— Document passage —
--------------------------------

Israel The Political Animal

The Mystery of Terrorism, Revealed

Cross posted at The Times of Israel.

When I wrote the other day about our dumbness before the phenomenon of terrorism – so often the wanton and random killing in large numbers of those who must by any non-self-justifying reason be considered innocents – I was invoking the mystery of the moral self that can rise to so horrendous an act. Most of us will never fathom it.

I hereby revise myself.

While I am no promoter of the “banality of evil,” the commonplace has its role. Evil, human evil, in its purest form surely is the vileness, the befoulment of human sympathy we imagine it to be. It is the general of the armies of moral ugliness, hatred, and corruption. But it has its privates, its clerks – its professors and attorneys too, like PR hacks and mob lawyers. It is so often, at the head of cutthroat guerrilla insurgencies in the jungle, some highly educated soul who lost himself in an idea, amid the complexity of ideas, and so chose the simple one, in order to clarify, of murder.

--------------------------------

— Records shown —
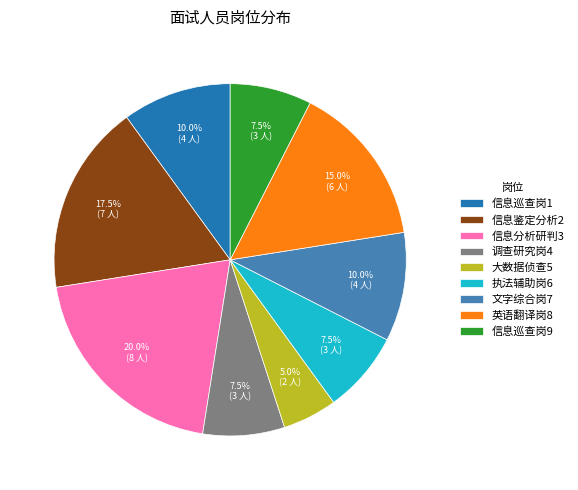

To the nearest percent, what is the difference between the largest and smallest slice percentages?

15%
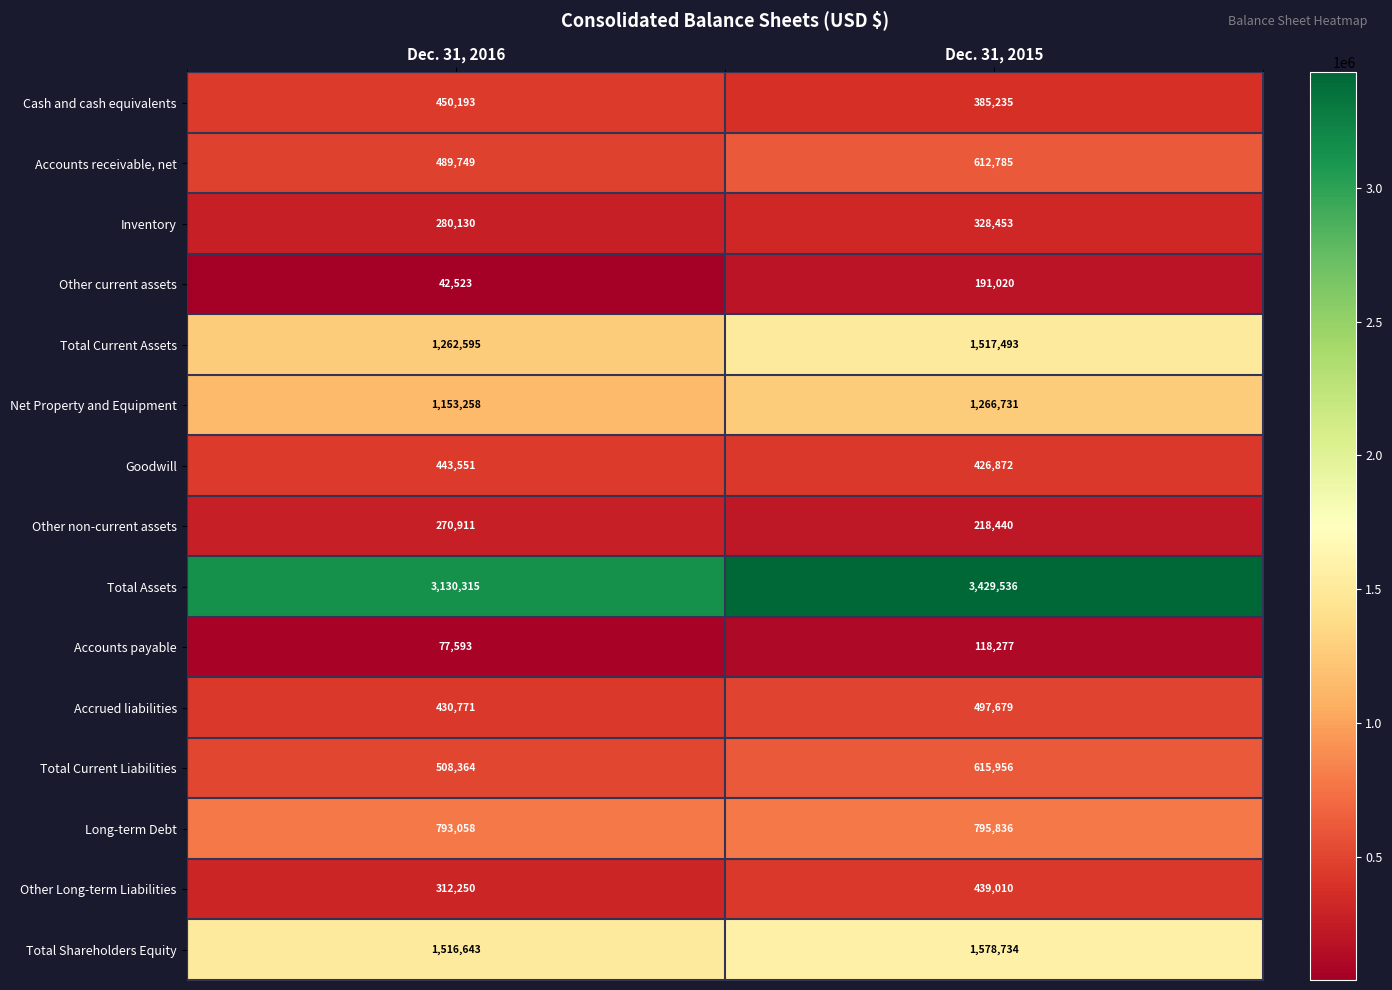

How many distinct data groups are displayed?

15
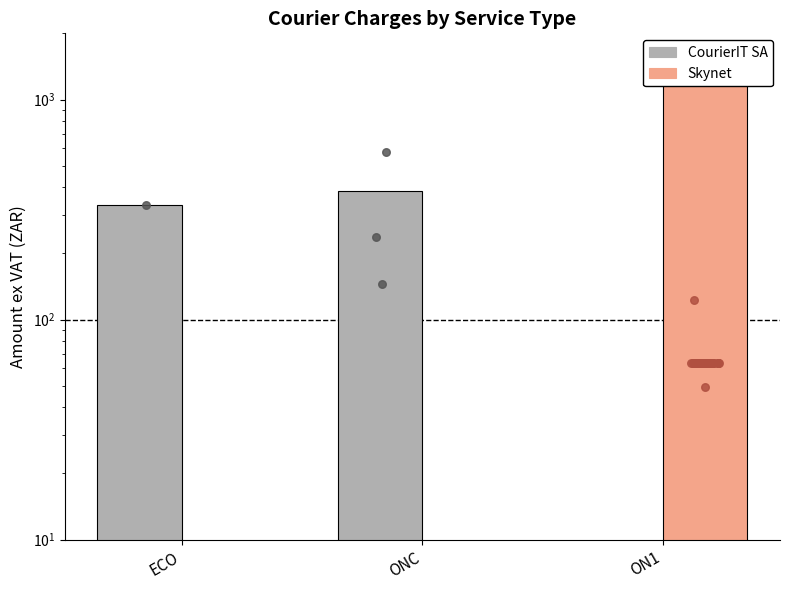

Which series has the largest total across all categories?

Skynet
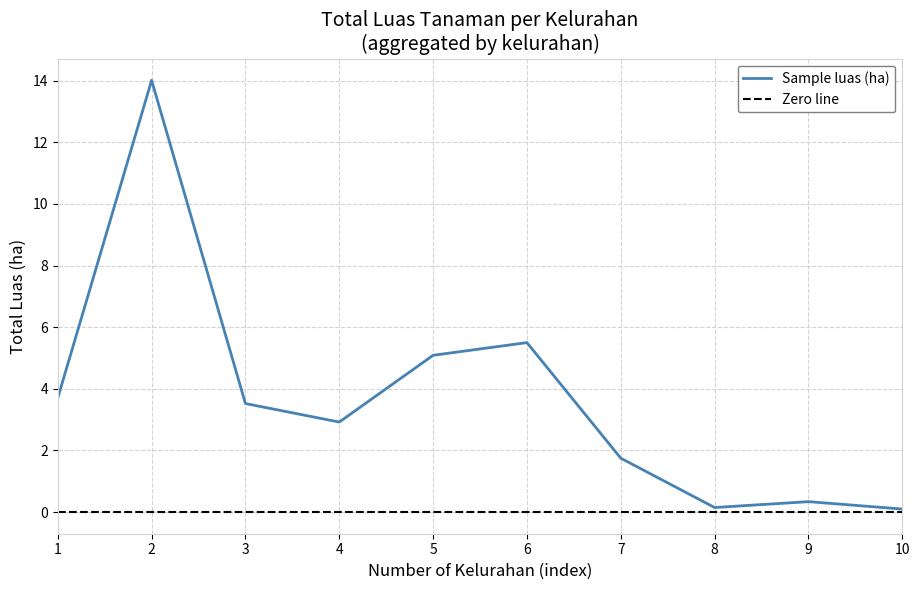

What is the total value across all series at 9?

0.3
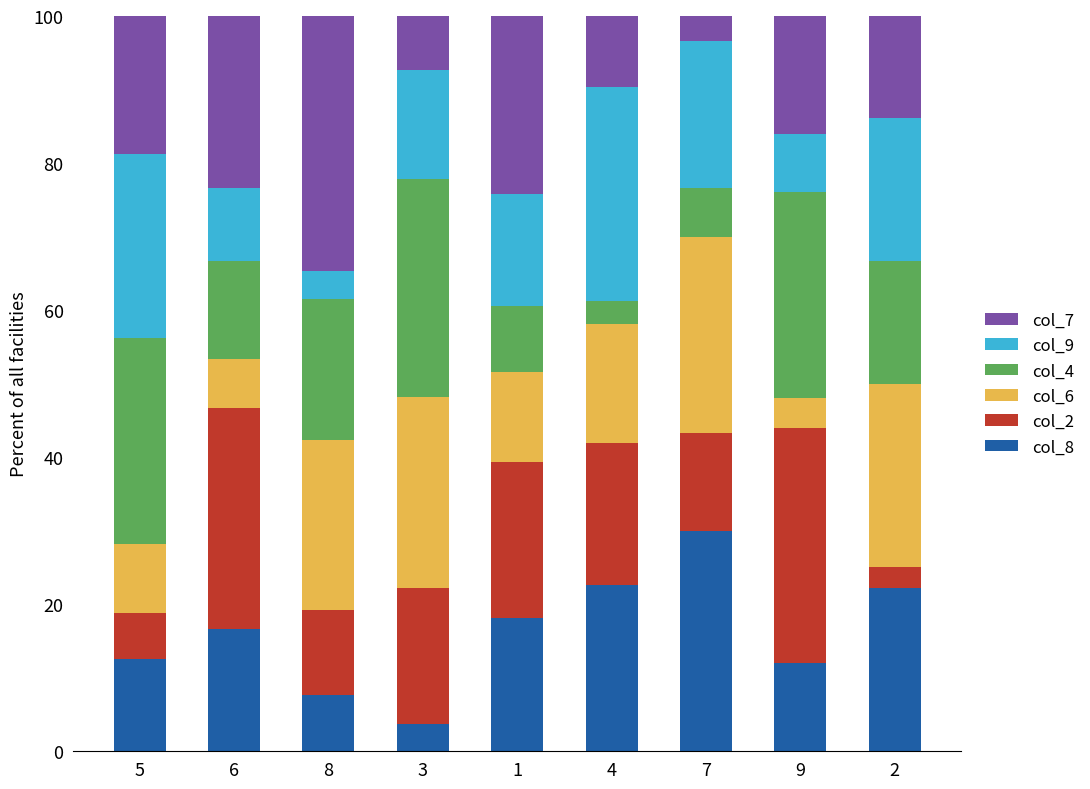

What is the highest value of the col_8 series?

30.0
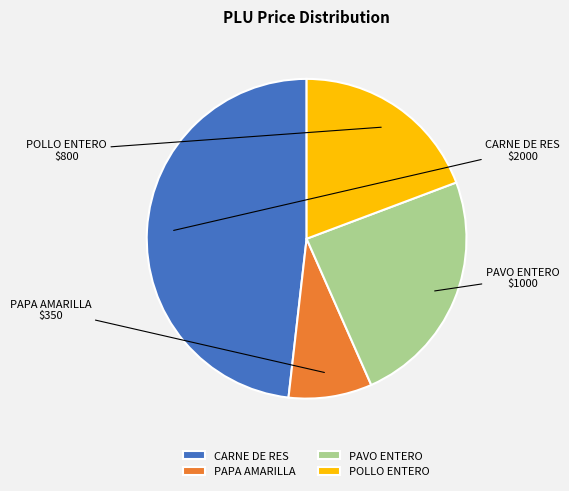

Rank the categories by value from highest to lowest.

CARNE DE RES, PAVO ENTERO, POLLO ENTERO, PAPA AMARILLA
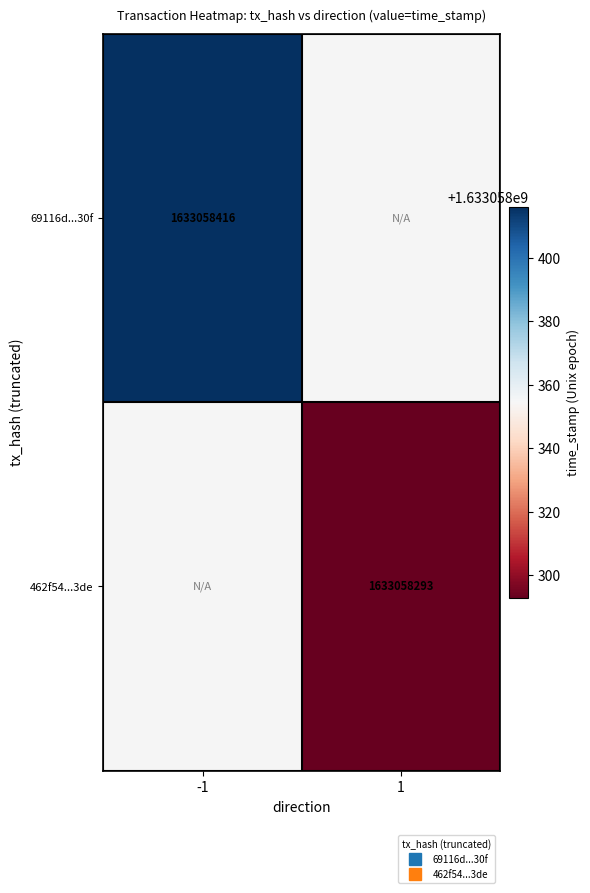

Count the 462f5472bd6370dba5ff5051bd5e583dae653de values in the range 1 to 1633058293.

2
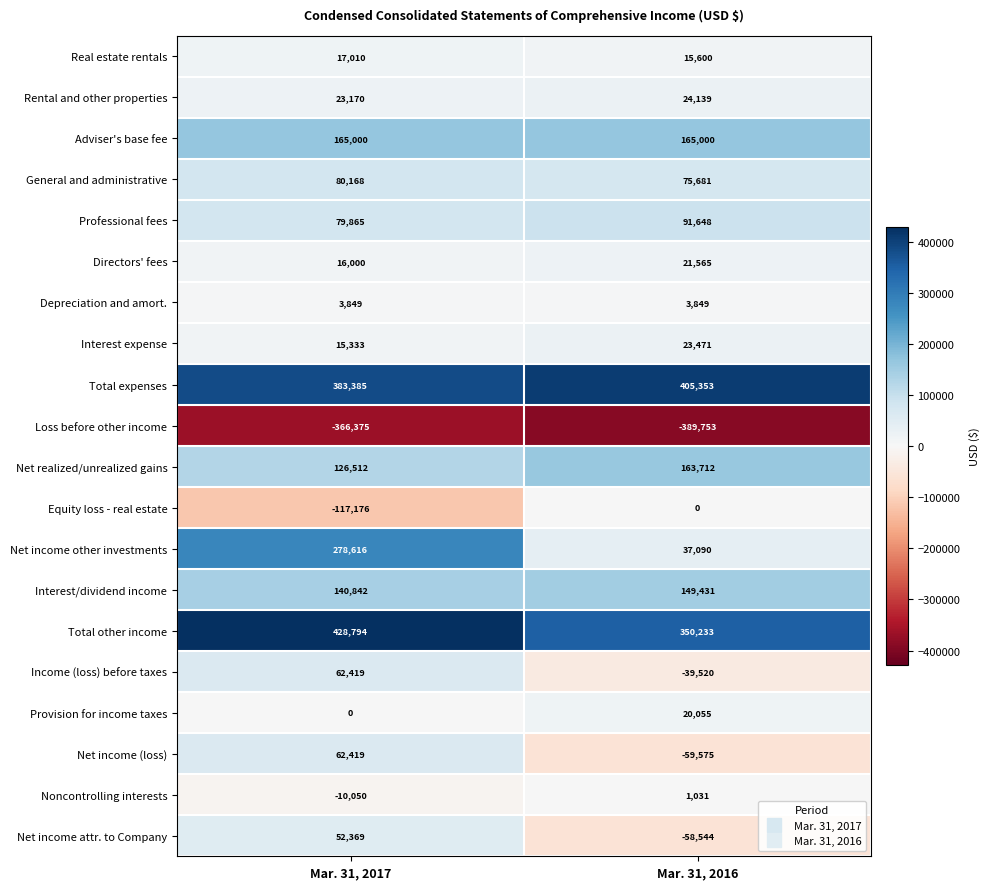

What is the difference between the highest and lowest values at Mar. 31, 2017?

795169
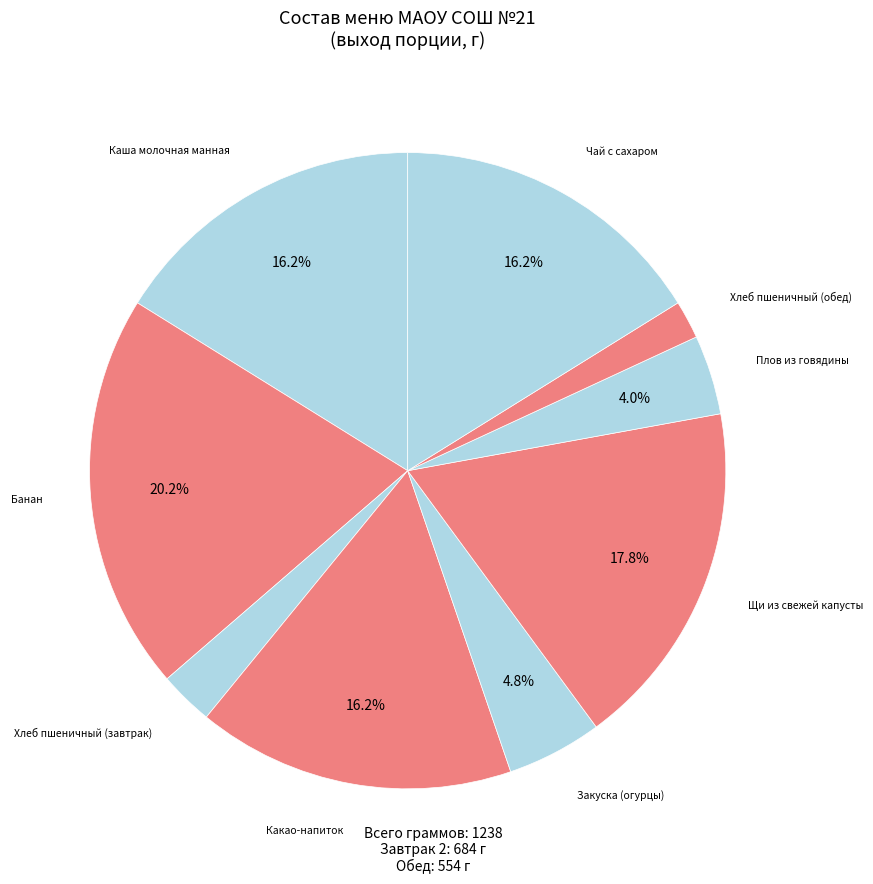

Is there a majority slice in this chart?

No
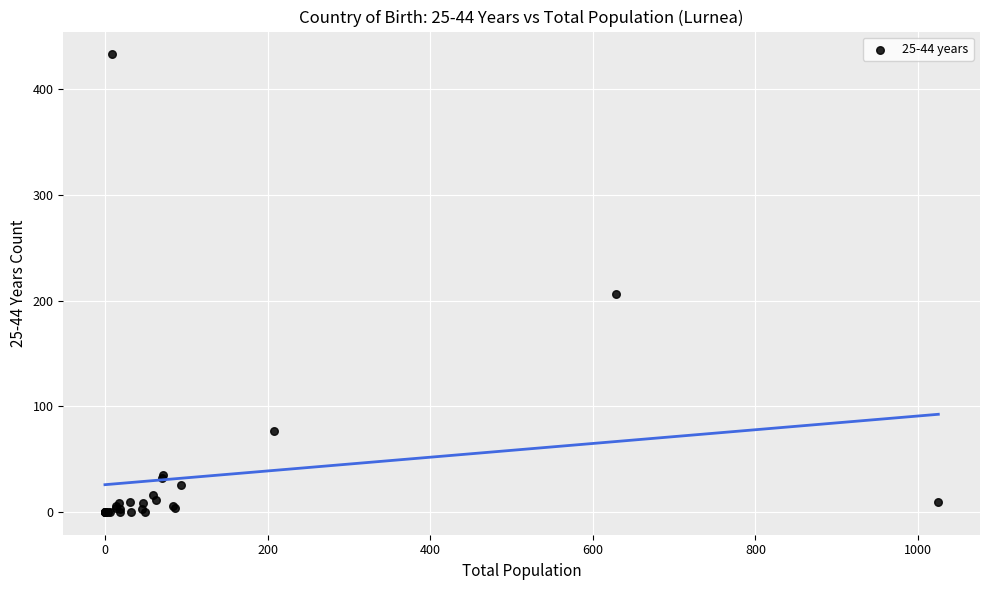

What Y value in the scatter plot is closest to 216?

206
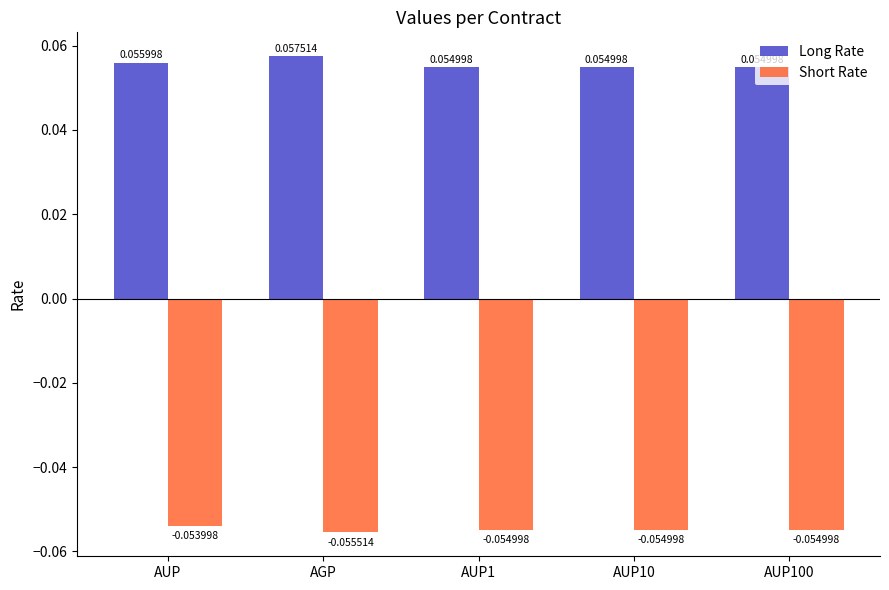

At how many categories does at least one series exceed 0?

5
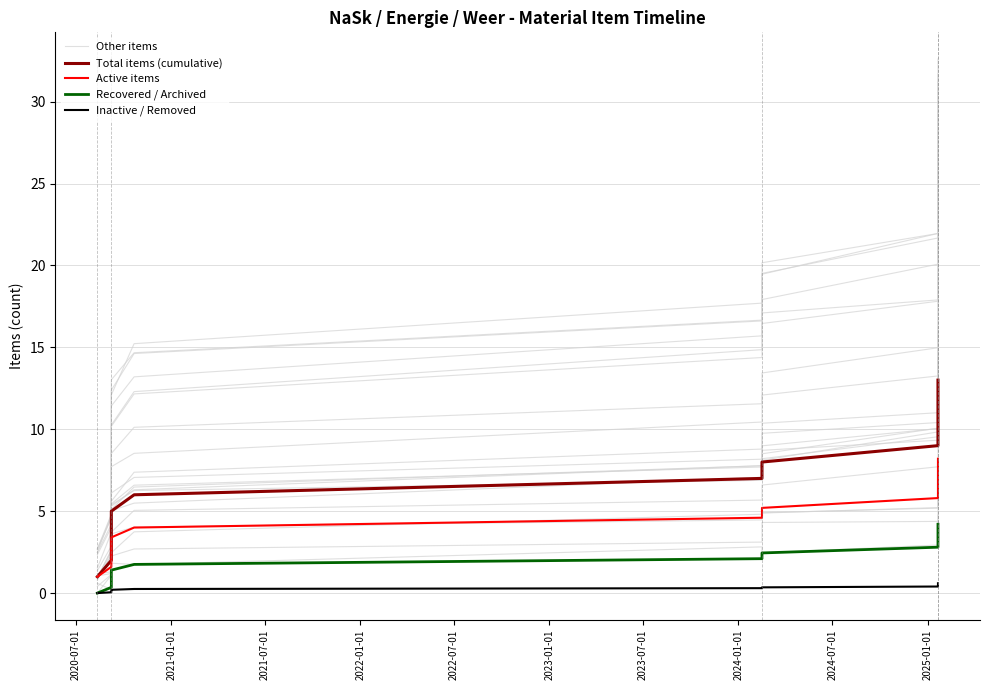

True or false: Other items and Recovered / Archived intersect in this chart.

False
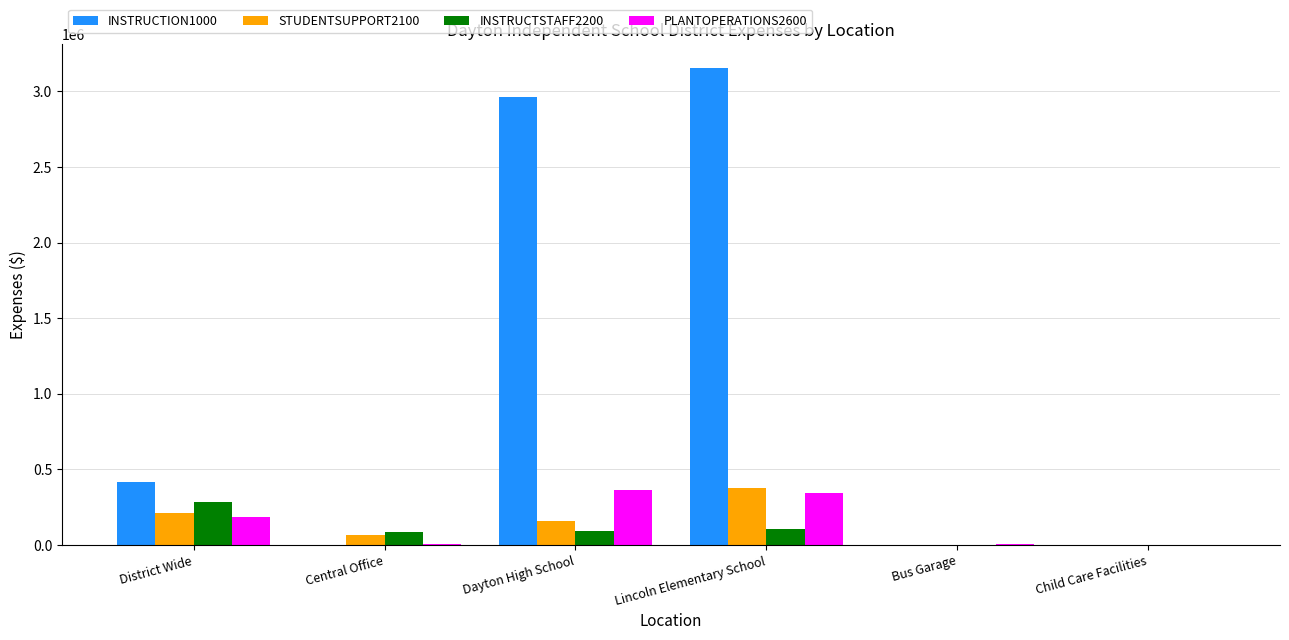

The value of PLANTOPERATIONS2600 at Child Care Facilities is 0.0. True or false?

True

--------------------------------

— Requirement —
In the essay on terrorism, evil is called the general of the armies of several things. List each of them.

— Solved problem —
Moral ugliness, hatred, and corruption.